Dante-Léonard-William, qui avait jusque-là gardé le silence et que la rencontre nocturne semblait profondément émouvoir, s'agita tout à coup, et, tirant de sa poche trois petits billets de vingt lires chacun, il se pencha hors de la barque et les mit dans la main de Carlotta.
—Prends ceci, dit-il, non pour tes fleurs dont je ne me soucie pas, mais pour m'avoir si parfaitement donné l'image de la nuit sereine, parsemeuse de songes, de charmes et de mensonges!...
Ce geste, ce ton demi-solennel, cette générosité en faveur d'un défaut naturel et de la beauté de la pauvre fille, touchèrent vivement Mme Belvidera, qui eût crié bravo au poète si elle ne se fût senti la gorge un peu gênée par l'impression de toute cette scène inattendue. Mais l'Anglais, qui mêlait à tout instant l'imaginaire au réel et touchait promptement à l'excentricité, exprimait à présent en une langue harmonieuse son prétendu désir de ne pas survivre à la minute de féerie que lui avait fournie la marchande de fleurs, et il annonçait son dessein, appuyé d'une mimique expressive et inquiétante, de se précipiter dans les eaux qu'avait sillonnées la barque fleurie.

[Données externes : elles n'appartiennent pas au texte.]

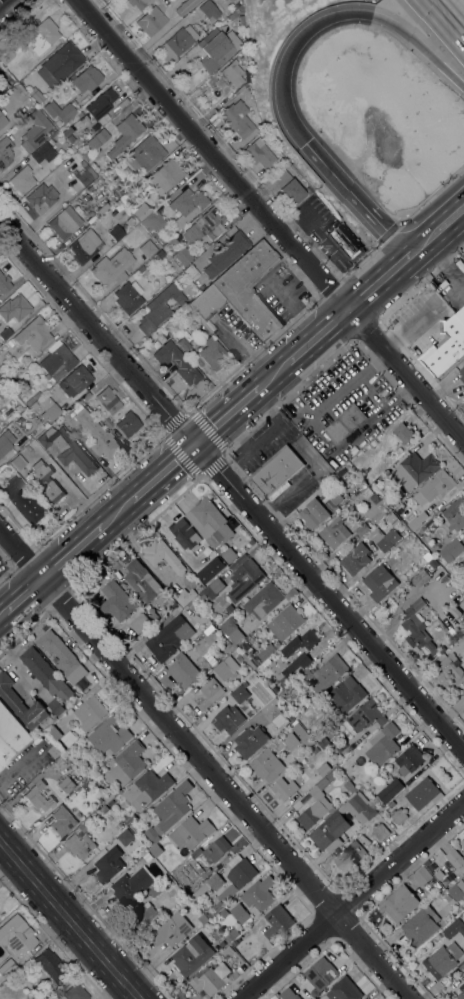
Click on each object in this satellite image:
building: (139, 3)
road: (5, 4)
building: (185, 6)
building: (209, 10)
building: (234, 14)
road: (448, 17)
building: (242, 19)
building: (151, 20)
building: (44, 35)
building: (180, 40)
building: (218, 48)
building: (4, 53)
building: (59, 63)
road: (282, 67)
building: (18, 70)
building: (233, 72)
building: (86, 78)
building: (19, 88)
building: (101, 103)
building: (59, 110)
building: (238, 118)
building: (3, 120)
building: (79, 122)
building: (35, 130)
building: (67, 130)
building: (125, 133)
building: (70, 137)
building: (97, 138)
building: (51, 141)
building: (5, 151)
building: (43, 153)
building: (261, 153)
building: (85, 154)
building: (144, 154)
building: (86, 174)
building: (165, 174)
building: (22, 179)
building: (288, 186)
building: (118, 190)
building: (41, 198)
building: (187, 205)
building: (102, 207)
building: (141, 211)
building: (128, 217)
road: (436, 217)
building: (154, 220)
road: (270, 221)
building: (64, 222)
building: (205, 222)
building: (116, 232)
building: (179, 236)
building: (346, 243)
building: (85, 245)
road: (435, 246)
building: (147, 248)
building: (197, 252)
building: (160, 253)
building: (226, 253)
building: (183, 255)
building: (112, 267)
building: (141, 268)
building: (191, 272)
road: (374, 274)
building: (4, 283)
building: (249, 289)
building: (129, 296)
road: (379, 296)
building: (206, 302)
building: (16, 306)
building: (159, 308)
building: (456, 321)
building: (4, 330)
building: (35, 334)
road: (317, 337)
building: (10, 341)
building: (184, 343)
building: (212, 352)
building: (57, 360)
building: (177, 361)
building: (461, 373)
road: (272, 376)
building: (75, 380)
building: (12, 382)
building: (86, 395)
building: (108, 399)
building: (30, 400)
building: (19, 407)
building: (48, 407)
road: (226, 417)
railway: (232, 418)
building: (106, 421)
building: (345, 423)
building: (125, 425)
building: (403, 433)
building: (97, 434)
building: (5, 441)
building: (374, 443)
building: (67, 448)
building: (18, 461)
building: (415, 470)
building: (276, 472)
road: (163, 473)
building: (46, 481)
building: (435, 487)
road: (231, 488)
building: (363, 496)
building: (331, 499)
building: (24, 500)
road: (117, 512)
building: (314, 513)
building: (454, 514)
building: (392, 518)
building: (417, 520)
building: (211, 522)
building: (364, 526)
building: (335, 532)
building: (404, 533)
building: (184, 534)
building: (385, 538)
building: (411, 540)
building: (252, 541)
building: (451, 550)
road: (71, 552)
building: (229, 555)
building: (163, 556)
building: (355, 559)
building: (433, 563)
building: (245, 579)
building: (420, 579)
building: (142, 581)
building: (379, 584)
building: (214, 588)
building: (463, 589)
building: (291, 594)
road: (23, 595)
building: (185, 596)
building: (116, 601)
building: (166, 601)
building: (263, 601)
building: (229, 608)
road: (2, 614)
building: (285, 622)
building: (140, 623)
building: (228, 625)
building: (419, 627)
building: (167, 636)
building: (236, 636)
building: (300, 644)
building: (267, 650)
building: (228, 651)
building: (62, 657)
building: (210, 658)
building: (299, 662)
building: (227, 667)
building: (188, 668)
building: (453, 669)
building: (330, 672)
building: (46, 674)
building: (306, 675)
building: (207, 691)
building: (240, 693)
building: (347, 693)
building: (327, 703)
building: (21, 704)
building: (56, 706)
building: (90, 712)
building: (274, 714)
building: (364, 716)
building: (229, 718)
building: (53, 732)
building: (302, 733)
building: (11, 735)
building: (109, 735)
building: (68, 738)
building: (250, 740)
building: (291, 741)
building: (383, 744)
building: (278, 745)
building: (315, 750)
building: (54, 751)
building: (63, 759)
building: (410, 759)
building: (267, 764)
building: (126, 765)
road: (203, 765)
road: (18, 766)
building: (323, 769)
building: (304, 776)
building: (67, 784)
building: (319, 786)
building: (349, 787)
building: (284, 788)
building: (147, 789)
building: (390, 790)
building: (422, 793)
building: (38, 796)
building: (108, 797)
building: (391, 804)
building: (173, 806)
building: (315, 812)
building: (399, 816)
building: (129, 817)
building: (62, 820)
building: (341, 822)
building: (118, 825)
building: (191, 832)
building: (381, 832)
building: (152, 834)
building: (125, 837)
building: (462, 843)
building: (79, 844)
building: (216, 849)
building: (156, 850)
building: (350, 855)
building: (147, 856)
building: (454, 858)
building: (427, 862)
building: (107, 866)
building: (179, 872)
building: (439, 874)
building: (422, 875)
building: (237, 876)
building: (132, 885)
building: (207, 886)
building: (457, 890)
building: (156, 892)
building: (259, 893)
building: (447, 898)
road: (352, 901)
building: (399, 903)
building: (145, 913)
building: (223, 913)
building: (209, 914)
building: (241, 914)
road: (70, 919)
building: (204, 919)
building: (277, 922)
building: (420, 926)
building: (455, 927)
building: (170, 929)
building: (16, 935)
building: (215, 935)
building: (229, 937)
building: (234, 943)
building: (221, 944)
building: (192, 955)
building: (232, 955)
building: (445, 958)
building: (50, 965)
building: (7, 966)
building: (321, 973)
building: (234, 975)
building: (206, 981)
building: (344, 990)
building: (75, 992)
building: (289, 994)
building: (461, 995)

La petite Luisa se mit à pleurer. Mme Belvidera confia sa crainte à Dompierre.
—Mon Dieu! mon Dieu! que j'ai peur! Mais, monsieur, est-ce que votre ami va se tuer?
Cependant Carlotta parlait d'un éclat de rire qui jaillit en fusée au milieu du lac silencieux.
—Rassurez-vous, madame, fit tout bas Gabriel à Mme Belvidera, et admirez plutôt le sûr instinct de cette fille simple qui déjoue tout de suite les artifices de nos raffinements. Je gage qu'elle sente à sa seule démarche qu'un brave homme, qui ne dit rien, va se jeter à l'eau, et qu'elle se hâte de le secourir, tandis que vous la voyez qui rit à gorge déployée pour les subtiles fantaisies de notre poète, lequel n'a pas eu un seul instant l'envie de périr, malgré son désir de se figurer qu'il l'avait.
En effet, quelques strophes venues à la mémoire de Lee, l'occupaient à présent tout entier et il entremêlait, non sans à propos, de ses propres vers à des lambeaux magnifiques de Pétrarque et de Shelley. Mme Belvidera qui était sensible au charme de la poésie anglaise, comme un grand nombre de femmes italiennes, contint son ressentiment contre l'être baroque qui l'avait un moment effrayée, et elle le félicita des belles choses qu'il disait. Il lui répondit en vers, continuant d'affecter de ne pouvoir la considérer comme une réalité vivante et de ne la tenir que pour la «Sirène» apparue à la chute du jour sur le pont de la Reine-Marguerite.
La jeune femme souriait de cette originale et gracieuse manie. Mais cette idéalisation n'était en complète discordance ni avec la beauté de la Florentine, ni avec le romanesque de la promenade improvisée, de la rencontre de la barque de fleurs et de la majesté grandiose du paysage sous la nuit. Carlotta avait passé à leur bord toute la flore des Borromées en échange des billets du poète. Ils lui dirent adieu et revinrent à Stresa au milieu de ce parterre odorant.
Quand Gabriel toucha la main que Mme Belvidera lui tendait, en lui disant au revoir avec une intonation déjà presque familière, il doutait de la réalité. Bien qu'il souffrit de la quitter déjà, il avait hâte de s'enfuir, de se retrouver seul, de se prendre la tête à deux mains et dose demander: «Voyons! est-ce que je rêve? est-il vrai que je l'ai vue, que je lui ai parlé, que j'ai tenu sa main dans la mienne?»